=== PROBLEM TO WORK ON ===
Retype every line from the start of the data down to and including the line with "root of tail: (500, 615)". Skip the pictures.

=== MATERIAL PROVIDED ===

-*-

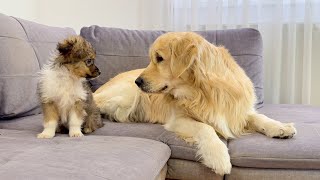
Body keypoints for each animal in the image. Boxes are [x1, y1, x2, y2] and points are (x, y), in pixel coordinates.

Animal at [93, 32, 298, 174]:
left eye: (159, 58)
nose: (138, 81)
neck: (202, 92)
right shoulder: (177, 119)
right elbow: (206, 128)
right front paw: (219, 157)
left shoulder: (236, 111)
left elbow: (260, 117)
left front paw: (280, 128)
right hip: (124, 95)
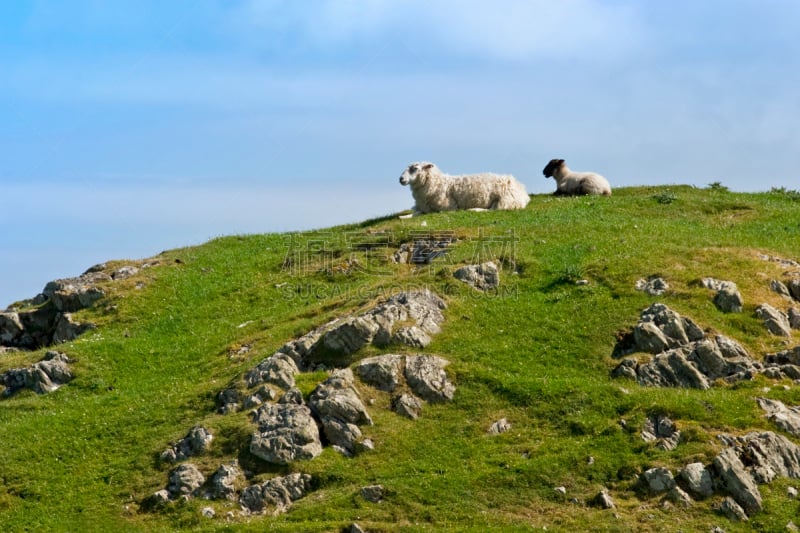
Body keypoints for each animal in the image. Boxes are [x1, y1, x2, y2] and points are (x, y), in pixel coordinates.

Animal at [396, 162, 528, 214]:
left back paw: (473, 209)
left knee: (493, 210)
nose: (401, 179)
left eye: (415, 168)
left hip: (505, 200)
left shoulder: (448, 207)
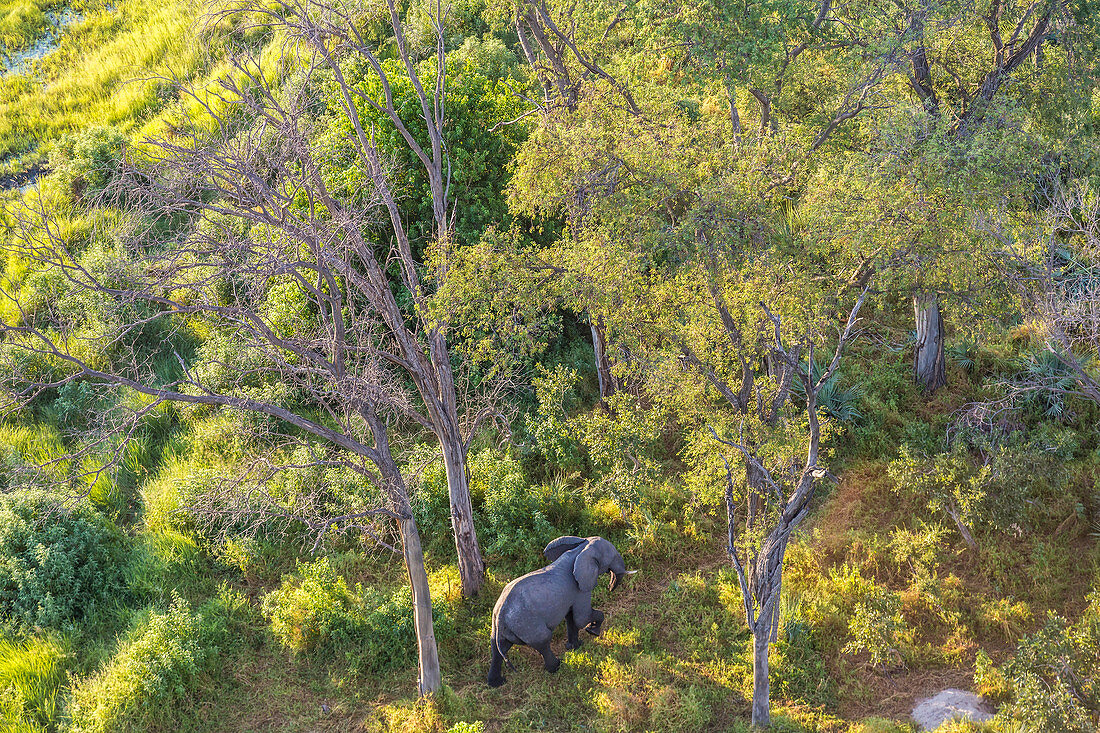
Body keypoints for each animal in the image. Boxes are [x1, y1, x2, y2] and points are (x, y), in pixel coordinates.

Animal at [484, 537, 633, 686]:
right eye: (613, 556)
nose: (609, 587)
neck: (581, 549)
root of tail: (500, 615)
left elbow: (571, 619)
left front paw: (575, 647)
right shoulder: (580, 589)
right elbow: (581, 618)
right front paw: (592, 632)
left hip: (503, 627)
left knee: (497, 647)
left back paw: (497, 683)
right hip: (526, 624)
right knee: (543, 640)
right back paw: (557, 666)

-*-

=== YOUR RESPONSE ===
Body keypoints for each animal in the image. Boxes are [x1, y1, x2, y2] and points are (x, y), in pixel coordinates.

Animal at [93, 32, 298, 174]:
left eye: (159, 58)
nose: (138, 81)
neck: (202, 92)
right shoulder: (177, 119)
right elbow: (206, 128)
right front paw: (219, 157)
left shoulder: (236, 111)
left elbow: (260, 117)
left front paw: (280, 128)
right hip: (124, 95)
Body keypoints for each animal in the image. Boxes are [x1, y1, x2, y2] and points are (x, y), in pixel coordinates.

Animal at [396, 162, 528, 214]:
left back paw: (473, 209)
left knee: (493, 210)
nose: (401, 179)
left eye: (415, 168)
left hip: (505, 200)
left shoulder: (448, 207)
Body keypoints for each animal in the image. Boxes are [x1, y1, x2, y2] and points are (x, y), in pixel coordinates.

Animal at [484, 537, 633, 686]:
right eye: (613, 556)
nose: (609, 587)
neck: (581, 549)
root of tail: (500, 615)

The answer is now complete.